__ATTIVITÀ DA SVOLGERE__:
(a) Risponda in breve alle seguenti domande sull'articolo:
(i) In quale partita Mourinho fa il gesto delle manette?
(ii) Chi segna il gol in avvio nella partita di Kiev?
(iii) Contro quale squadra avviene la folle rimonta citata nell'articolo?
(b) Citi fedelmente il tratto dell'articolo che va da "Nel girone di" fino a "dai 25 metri.".

Oltre al derby del quattro a zero ci sono altri due momenti chiave per corroborare la tesi di predestinazione che pendeva su quella squadra. C’è ovviamente il gesto delle manette nella partita contro la Sampdoria, il momento in cui Mourinho identifica il metus hostilis (o il rumore dei nemici, prendendo in prestito il lessico mourinhano) e crea quella sovrastruttura psicologica che farà la differenza nel proseguo della stagione. L’altra sliding door risale ad una fredda serata di Kiev.

Nel girone di Champions l’Inter aveva raccolto tre punti in tre partite, e con la sfida del Camp Nou destinata a sorridere ai padroni di casa diventava fondamentale tornare dall’Ucraina con i tre punti. Il gol in avvio del solito Shevchenko (cambia la divisa non cambia la vittima prediletta) mette tutto in salita e fino a cinque dalla fine l’avventura europea dell’Inter è appesa a un filo. Il resto è storia, ma la tenacia con la quale Sneijder si avventa su quel pallone è la dimostrazione che qualcosa è cambiato. Essere il centro nevralgico della manovra non gli interessa più. È disposto ad aspettare che sia la partita ad andare da lui, perché tanto con uno così la partita scende a patti. Non importa se il marchio è stato apposto con un gol sporco, brutto e cattivo (cit. Tranquillo) piuttosto che con una delle sue gemme dai 25 metri.

Quel gol serve anche per trovare una collocazione umana in quella squadra. Adesso Sneijder sa che la mera ricerca del gesto tecnico non basta più e, se il contesto lo richiede, allora sarà pronto a sbattersi per i compagni.

Allo stesso tempo c’è l’altra faccia della medaglia, quella che Mourinho interpreta alla perfezione. Lo stesso Sneijder rivela che con lui usare il bastone ha quasi sempre l’effetto contrario. Una strategia molto più astuta è quella di gestirlo nella maniera meno vincolante possibile. Un non facere che con la maggior parte dei giocatori non paga, ma con un professionista come Sneijder è il modo migliore per ricavarne prestazioni eccelse la domenica. Dopo un periodo particolarmente stressante è lo stesso Mourinho a consigliargli una pausa, magari in qualche posto esotico. Al suo ritorno Wes è lapidario:

“Ero disposto a uccidere e morire per lui”.

Esattamente: una squadra con questa mentalità come fa a perdere? Anche perché intanto Sneijder gioca la sua miglior stagione in assoluto. Segna in quasi tutte le partite più iconiche di quella stagione: la folle rimonta contro il Siena, il trionfo contro il Barcellona in semifinale, e quando non finisce sul tabellino dei marcatori propizia comunque la vittoria, come quando alza la testa e pesca Eto’o pronto a piegare la resistenza di Stamford Bridge.

__DATI FORNITI__:
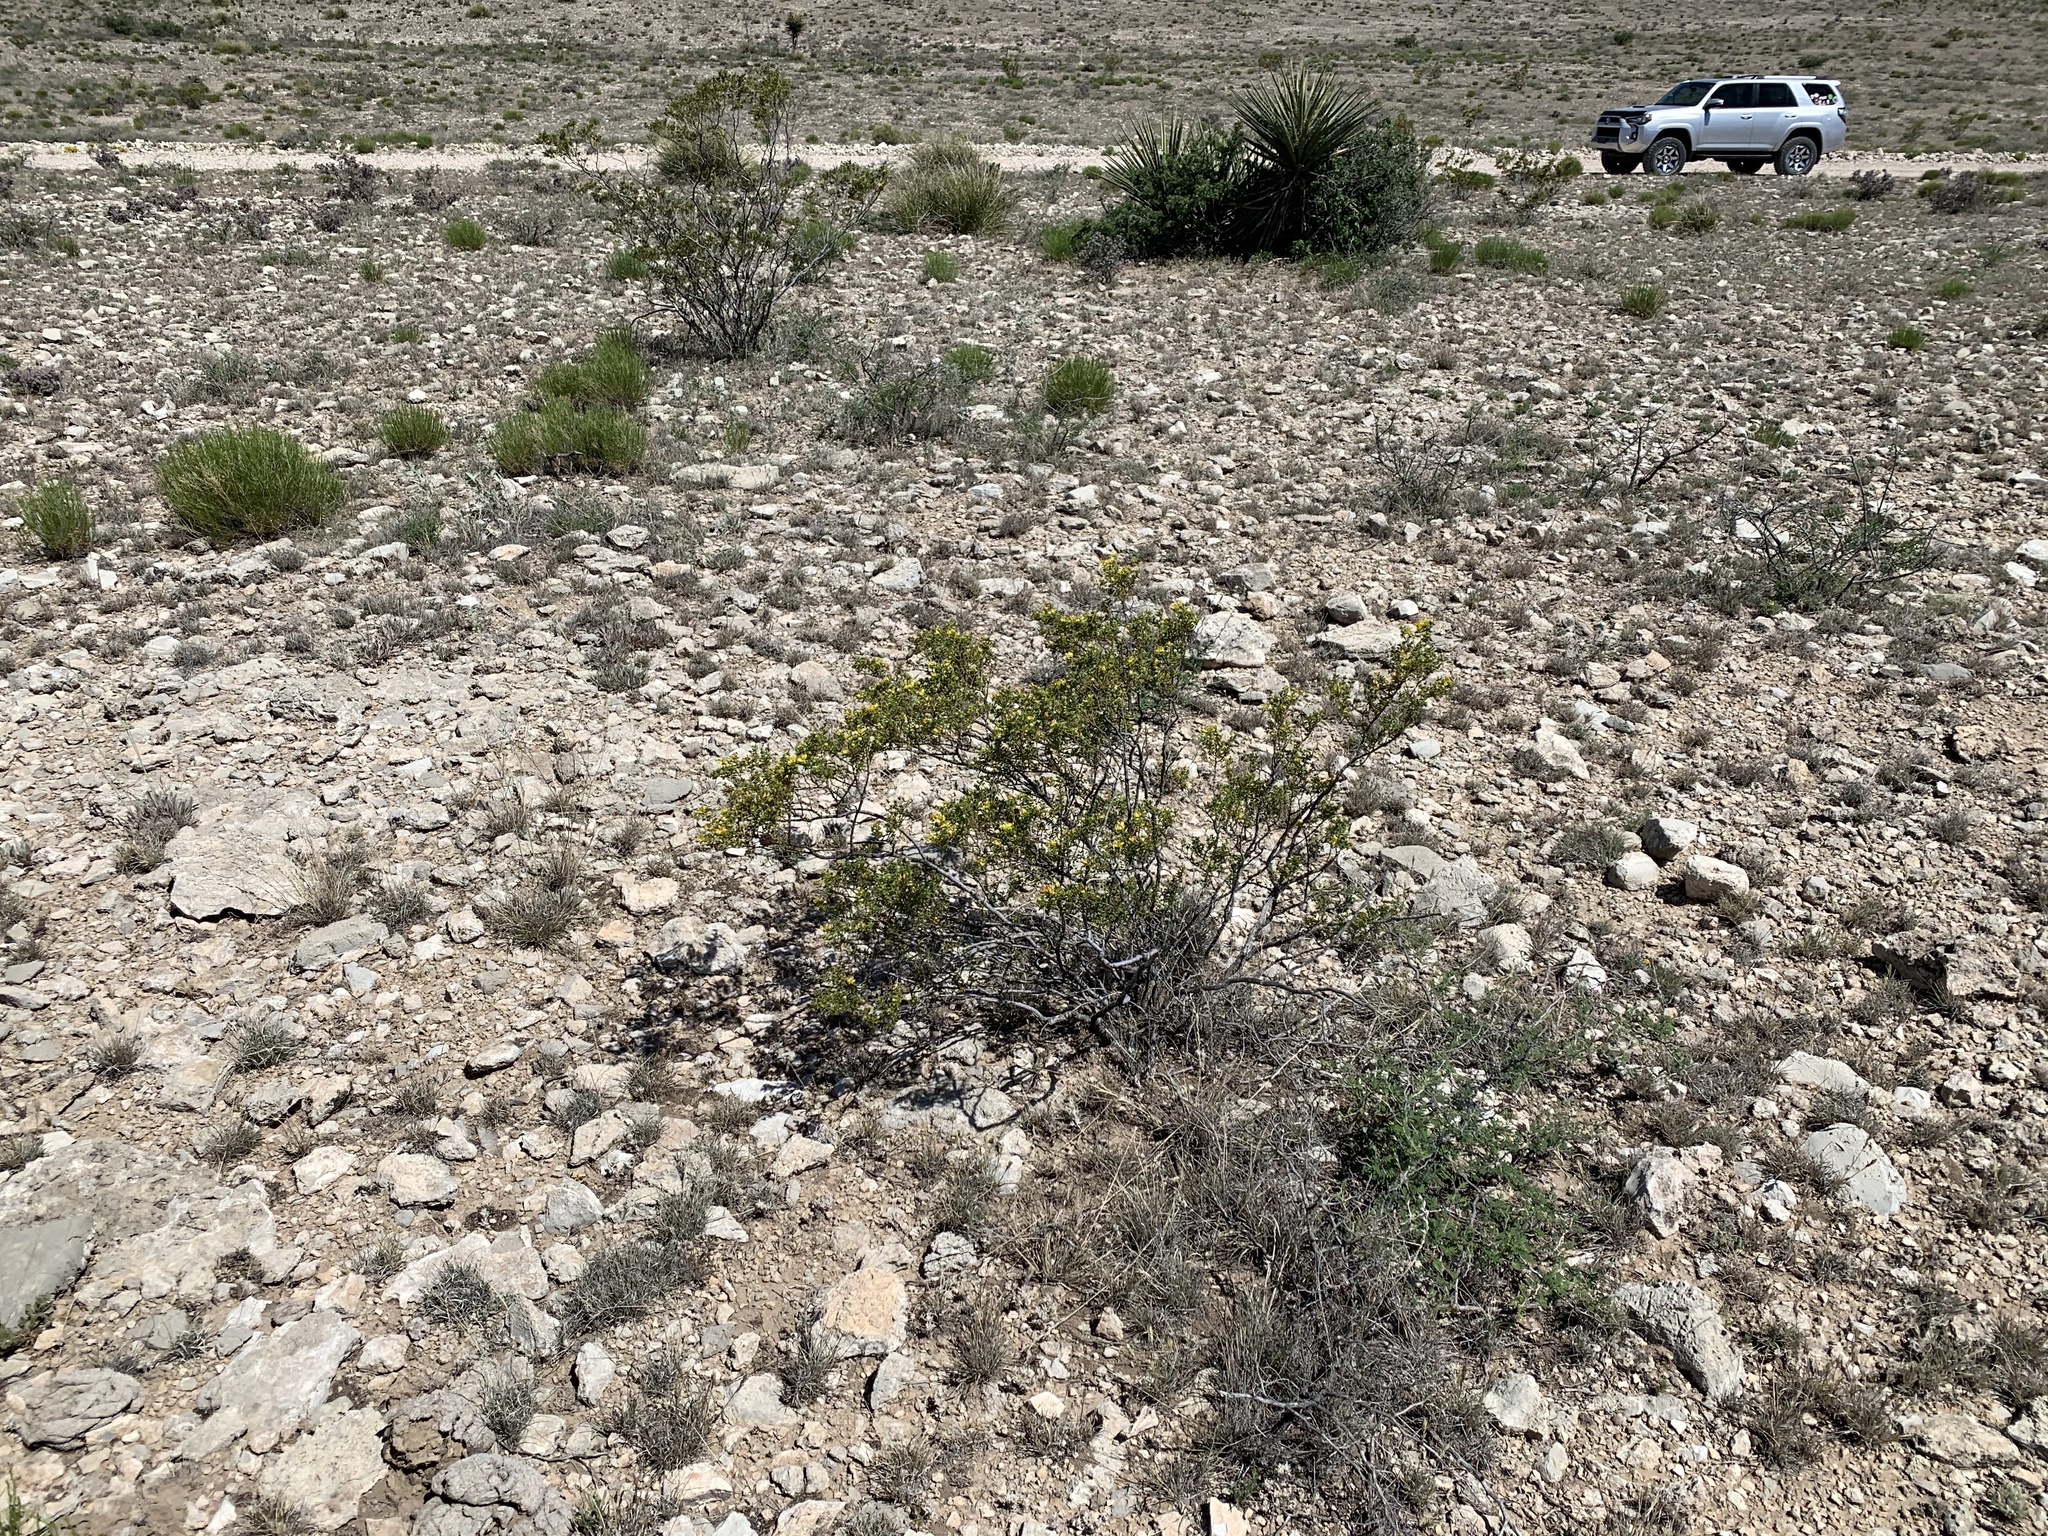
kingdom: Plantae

__RISPOSTE ATTESE__:
(a)
(i) Nella partita contro la Sampdoria.
(ii) Shevchenko.
(iii) Contro il Siena.

(b)
Nel girone di Champions l’Inter aveva raccolto tre punti in tre partite, e con la sfida del Camp Nou destinata a sorridere ai padroni di casa diventava fondamentale tornare dall’Ucraina con i tre punti. Il gol in avvio del solito Shevchenko (cambia la divisa non cambia la vittima prediletta) mette tutto in salita e fino a cinque dalla fine l’avventura europea dell’Inter è appesa a un filo. Il resto è storia, ma la tenacia con la quale Sneijder si avventa su quel pallone è la dimostrazione che qualcosa è cambiato. Essere il centro nevralgico della manovra non gli interessa più. È disposto ad aspettare che sia la partita ad andare da lui, perché tanto con uno così la partita scende a patti. Non importa se il marchio è stato apposto con un gol sporco, brutto e cattivo (cit. Tranquillo) piuttosto che con una delle sue gemme dai 25 metri.